-- WORKING DATA follows --
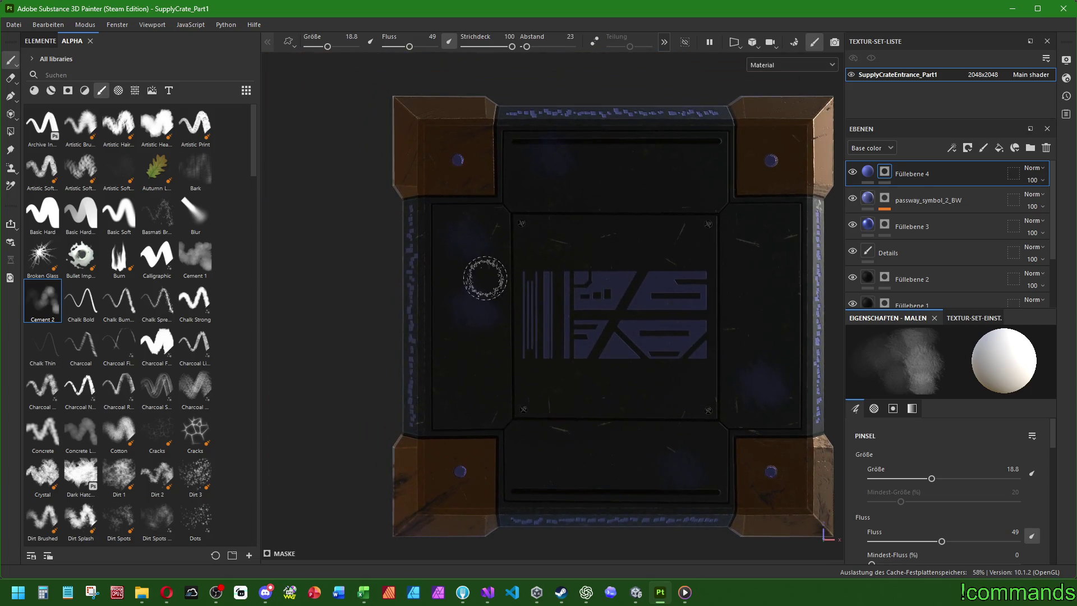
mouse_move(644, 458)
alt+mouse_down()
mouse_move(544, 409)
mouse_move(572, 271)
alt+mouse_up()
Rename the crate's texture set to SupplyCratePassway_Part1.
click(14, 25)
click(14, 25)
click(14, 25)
-- WORKING DATA concluded --
WHAT YOU HAVE TO DO
The reply is to be all the records above, transcribed exactly, with no pictures.

EXPECTED ANSWER
mouse_move(644, 458)
alt+mouse_down()
mouse_move(544, 409)
mouse_move(572, 271)
alt+mouse_up()
Rename the crate's texture set to SupplyCratePassway_Part1.
click(14, 25)
click(14, 25)
click(14, 25)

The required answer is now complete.